[Travail demandé]:
Répondez aux questions suivantes d'après l'extrait sur les attaques chimiques en Syrie, placé plus bas.
1. Sur combien d'accusations d'attaques chimiques la Commission d'enquête sur la Syrie de l'ONU se prépare-t-elle à enquêter ?
2. Quelle fonction Carla Del Ponte occupait-elle auparavant ?
3. Dans quel pays le membre syrien du Front Al Nusra est-il accusé d'avoir tenté de se procurer des produits chimiques ?

[Extrait fourni]:
%%
Un autre organisme, la Commission
d'enquête sur la Syrie de l'ONU, se
prépare à enquêter sur 14 accusations
d'attaques chimiques pour déterminer qui
était responsable. Le régime syrien
affirme que ses propres soldats ainsi
que des civils ont été tués par des
munitions chimiques utilisées par les
milices soutenues par la CIA qui luttent
pour faire tomber le régime d'Assad.
L'un des membres dirigeants de la
Commission de l'ONU, Carla Del Ponte,
ex-procureur en chef dans deux tribunaux
de l'ONU pour crimes de guerre, a révélé
en mai dernier que les preuves vont dans
le sens de l'usage des armes chimiques,
dont le sarin, par les soi-disant
rebelles.
Et la semaine dernière, des
procureurs turcs ont présenté une mise
en examen contre un membre syrien du
Front Al Nusra (affilié à Al Qaïda) et
ses complices turcs, qu'ils accusent
d'avoir tenté de se procurer des
produits chimiques en Turquie pour la
production de gaz sarin.
%%
[Enregistrements fournis]:
%%
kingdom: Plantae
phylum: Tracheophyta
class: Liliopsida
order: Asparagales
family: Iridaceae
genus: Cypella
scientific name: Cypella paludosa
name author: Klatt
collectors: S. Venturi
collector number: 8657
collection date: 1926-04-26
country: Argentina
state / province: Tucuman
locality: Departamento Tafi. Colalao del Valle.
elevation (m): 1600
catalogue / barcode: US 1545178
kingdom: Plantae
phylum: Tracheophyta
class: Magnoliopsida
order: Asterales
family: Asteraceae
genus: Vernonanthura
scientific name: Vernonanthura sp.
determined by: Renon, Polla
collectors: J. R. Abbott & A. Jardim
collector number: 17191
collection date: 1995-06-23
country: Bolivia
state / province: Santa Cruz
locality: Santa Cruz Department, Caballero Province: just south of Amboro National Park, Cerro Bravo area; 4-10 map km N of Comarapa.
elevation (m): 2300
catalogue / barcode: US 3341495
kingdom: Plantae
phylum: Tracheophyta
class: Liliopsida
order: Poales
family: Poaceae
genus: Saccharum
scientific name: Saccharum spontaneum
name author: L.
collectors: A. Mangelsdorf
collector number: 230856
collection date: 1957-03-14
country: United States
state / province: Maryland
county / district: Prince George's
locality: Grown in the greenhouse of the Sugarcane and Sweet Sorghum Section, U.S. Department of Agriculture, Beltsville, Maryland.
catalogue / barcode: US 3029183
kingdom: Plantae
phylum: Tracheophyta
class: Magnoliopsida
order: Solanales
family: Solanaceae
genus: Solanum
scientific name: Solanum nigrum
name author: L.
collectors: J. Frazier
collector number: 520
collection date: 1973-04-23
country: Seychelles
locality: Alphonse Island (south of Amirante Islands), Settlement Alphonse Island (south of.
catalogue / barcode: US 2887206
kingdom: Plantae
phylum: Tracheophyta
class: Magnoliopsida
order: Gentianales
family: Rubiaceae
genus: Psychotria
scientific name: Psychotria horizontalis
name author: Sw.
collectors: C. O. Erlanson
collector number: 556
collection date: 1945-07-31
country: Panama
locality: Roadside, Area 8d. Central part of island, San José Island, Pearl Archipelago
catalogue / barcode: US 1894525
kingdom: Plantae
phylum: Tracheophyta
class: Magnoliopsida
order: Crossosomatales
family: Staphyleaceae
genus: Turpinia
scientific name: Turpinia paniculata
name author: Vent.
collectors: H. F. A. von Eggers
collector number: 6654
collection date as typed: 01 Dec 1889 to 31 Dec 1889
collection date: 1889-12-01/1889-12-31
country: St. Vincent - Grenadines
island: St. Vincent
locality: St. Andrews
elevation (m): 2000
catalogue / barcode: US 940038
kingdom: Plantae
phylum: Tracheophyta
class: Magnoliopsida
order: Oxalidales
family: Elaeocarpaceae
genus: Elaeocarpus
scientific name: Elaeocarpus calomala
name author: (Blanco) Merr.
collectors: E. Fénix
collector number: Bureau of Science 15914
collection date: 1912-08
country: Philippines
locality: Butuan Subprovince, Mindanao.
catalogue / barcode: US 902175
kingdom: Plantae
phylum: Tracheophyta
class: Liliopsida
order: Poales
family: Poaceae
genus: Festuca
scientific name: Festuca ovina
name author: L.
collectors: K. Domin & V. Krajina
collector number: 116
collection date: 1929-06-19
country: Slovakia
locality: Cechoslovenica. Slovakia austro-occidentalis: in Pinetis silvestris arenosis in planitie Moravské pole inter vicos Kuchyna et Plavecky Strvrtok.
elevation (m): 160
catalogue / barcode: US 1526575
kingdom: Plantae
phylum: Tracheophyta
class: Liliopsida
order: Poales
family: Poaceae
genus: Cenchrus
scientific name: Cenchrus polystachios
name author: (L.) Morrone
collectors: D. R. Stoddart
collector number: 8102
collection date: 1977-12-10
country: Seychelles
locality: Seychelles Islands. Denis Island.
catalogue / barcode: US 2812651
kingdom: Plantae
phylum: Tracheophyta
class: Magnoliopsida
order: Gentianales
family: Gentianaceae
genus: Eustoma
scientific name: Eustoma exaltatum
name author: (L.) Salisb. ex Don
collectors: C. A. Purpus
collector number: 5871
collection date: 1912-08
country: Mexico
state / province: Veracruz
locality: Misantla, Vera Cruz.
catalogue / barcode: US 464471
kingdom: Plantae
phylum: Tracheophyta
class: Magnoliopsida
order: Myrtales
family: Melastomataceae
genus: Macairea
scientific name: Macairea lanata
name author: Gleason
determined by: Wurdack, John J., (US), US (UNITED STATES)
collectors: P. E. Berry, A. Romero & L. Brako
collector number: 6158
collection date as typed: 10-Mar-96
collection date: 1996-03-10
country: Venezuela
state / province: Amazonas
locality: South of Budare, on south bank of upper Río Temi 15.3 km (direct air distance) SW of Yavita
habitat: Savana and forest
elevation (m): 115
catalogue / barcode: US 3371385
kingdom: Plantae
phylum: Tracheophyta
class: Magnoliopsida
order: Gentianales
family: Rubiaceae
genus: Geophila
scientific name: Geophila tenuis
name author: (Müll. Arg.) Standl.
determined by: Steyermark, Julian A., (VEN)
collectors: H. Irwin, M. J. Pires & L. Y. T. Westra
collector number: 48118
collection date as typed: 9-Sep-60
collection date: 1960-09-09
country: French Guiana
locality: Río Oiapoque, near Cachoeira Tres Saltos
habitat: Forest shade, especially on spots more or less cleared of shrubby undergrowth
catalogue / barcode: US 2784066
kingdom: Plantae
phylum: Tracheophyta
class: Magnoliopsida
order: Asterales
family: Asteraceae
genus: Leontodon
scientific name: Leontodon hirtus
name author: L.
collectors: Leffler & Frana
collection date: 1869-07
%%
[Résultat obtenu]:
1. Sur 14 accusations.
2. Elle était procureur en chef dans deux tribunaux de l'ONU pour crimes de guerre.
3. En Turquie.